A player can bet a quantity $u_k\geq0$, at each instant $k$ if $u_k \leq x_k$, where $x_k$ is his current fortune at instant $k$.
He wins the money he bets with probability $\frac{1}{2}<p <1$ or loses this money with probability $1-p$.
What's the strategy that this player can use to maximize $E(\ln(x_N))$, where $x_N$ represents his fortune at instant $N$?

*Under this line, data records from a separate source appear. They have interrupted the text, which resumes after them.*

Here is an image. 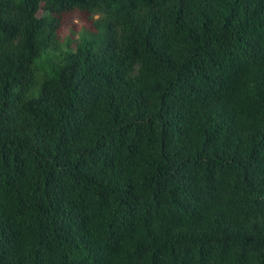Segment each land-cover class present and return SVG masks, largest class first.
<instances>
[{"label": "trees", "instance_id": "obj_1", "mask_svg": "<svg viewBox=\"0 0 264 264\" xmlns=\"http://www.w3.org/2000/svg\"><path fill=\"white\" fill-rule=\"evenodd\" d=\"M0 264H264V0H0Z\"/></svg>", "mask_w": 264, "mask_h": 264}, {"label": "rangeland", "instance_id": "obj_2", "mask_svg": "<svg viewBox=\"0 0 264 264\" xmlns=\"http://www.w3.org/2000/svg\"><path fill=\"white\" fill-rule=\"evenodd\" d=\"M39 16L41 15V11L38 13ZM84 24H87L86 21H82V20H78V19H72L71 21H66V23H64V27L66 30L67 29H70V28H74L75 29V26L73 25H77L78 27L80 26H83Z\"/></svg>", "mask_w": 264, "mask_h": 264}]
</instances>
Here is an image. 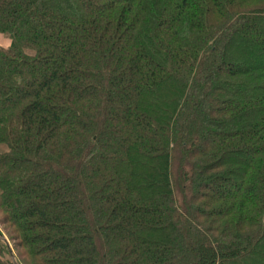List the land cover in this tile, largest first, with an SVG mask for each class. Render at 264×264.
I'll list each match as a JSON object with an SVG mask.
<instances>
[{"label":"trees","instance_id":"1","mask_svg":"<svg viewBox=\"0 0 264 264\" xmlns=\"http://www.w3.org/2000/svg\"><path fill=\"white\" fill-rule=\"evenodd\" d=\"M0 38L18 264H264V0H0Z\"/></svg>","mask_w":264,"mask_h":264},{"label":"water","instance_id":"2","mask_svg":"<svg viewBox=\"0 0 264 264\" xmlns=\"http://www.w3.org/2000/svg\"><path fill=\"white\" fill-rule=\"evenodd\" d=\"M0 241H3V242L6 243V245L8 246V249H9V253H10V257H11V259H12V262H13L14 264H18L17 259H16V254H15V252H14V249H13V247H12V245H11L9 239L6 237L5 234L0 233Z\"/></svg>","mask_w":264,"mask_h":264},{"label":"rangeland","instance_id":"3","mask_svg":"<svg viewBox=\"0 0 264 264\" xmlns=\"http://www.w3.org/2000/svg\"><path fill=\"white\" fill-rule=\"evenodd\" d=\"M0 43H1V44H2V43H3V44H7L8 41H7L6 39H1V38H0ZM2 227H3V226L0 224V228H1V229H2ZM3 234H5L6 237L9 239V237L7 236L6 233L3 232ZM9 262H10V263H9ZM11 262H12V261H11L10 256L6 254V255L4 256V264H11Z\"/></svg>","mask_w":264,"mask_h":264},{"label":"crops","instance_id":"4","mask_svg":"<svg viewBox=\"0 0 264 264\" xmlns=\"http://www.w3.org/2000/svg\"><path fill=\"white\" fill-rule=\"evenodd\" d=\"M3 44V43H2Z\"/></svg>","mask_w":264,"mask_h":264}]
</instances>
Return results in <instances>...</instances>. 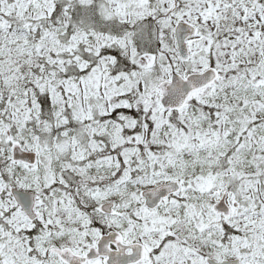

We will assume there is no limit to the precision with which the player can divide their money, then the problem is self-similar and the answer will be the same each iteration. Let $\left(a_i\right)$ be the tuple of successive proportions betted. In each iteration $i$,$$ \begin{align} x_i=x_{i-1}*\left\{\begin{array}{cl} \left(1+a_i\right) & : p \\ \left(1-a_i\right) & : 1-p \end{array} \right.\\ \iff\log\left(x_i\right)=\log\left(x_{i-1}\right)+\left\{\begin{array}{cl} \log\left(1+a_i\right) & : p \\ \log\left(1-a_i\right) & : 1-p \end{array} \right. \\ E\left(\log\left(x_i\right)\right)=E\left(\log\left(x_{i-1}\right)\right)+p*\log\left(1+a_i\right)+(1-p)*\log\left(1-a_i\right) \end{align}$$So each iteration we will choose $a_i$ to maximise $p*\log\left(1+a_i\right)+(1-p)*\log\left(1-a_i\right)$. Note that we may take its $\exp$ becaus it's over the positive numbers,$$ \begin{align} \exp\left(p*\log\left(1+a_i\right)+(1-p)*\log\left(1-a_i\right)\right)\\ =\left(1+a_i\right)^p*\left(1-a_i\right)^{1-p} \end{align} $$At its maximum, its derivative will be $0$,$$ \begin{align} \mathrm{diff}_{a_i}\left(\left(1+a_i\right)^p*\left(1-a_i\right)^{1-p}\right)\\ =\left(1-a_i\right)^{1-p}*\mathrm{diff}_{a_i}\left(\left(1+a_i\right)^p\right)+\left(1+a_i\right)^p*\mathrm{diff}_{a_i}\left(\left(1-a_i\right)^{1-p}\right)\\ =\left(1-a_i\right)^{1-p}*p*\left(1+a_i\right)^{p-1}+\left(1+a_i\right)^p*-(1-p)*\left(1-a_i\right)^{-p}\\ =\left(1+a_i\right)^{p-1}*\left(1-a_i\right)^{-p}*\left(2*p-1-a_i\right) \end{align} $$Because $p<1$, we need not worry about $0^0$, this has roots at $a_i\in\left\{-1,1,2*p-1\right\}$. The $-1$ root is impossible, and both can be disqualified by the fact that they're also the roots of the equation we're maximising (which, note, for $p=\frac{1}{2}$ is the familiar $\sqrt{1-x^2}$ semicircle graph), so their $\log$s cannot be evaluated, so to optimise it, you should always bet proportion $2*p-1$ of your current money.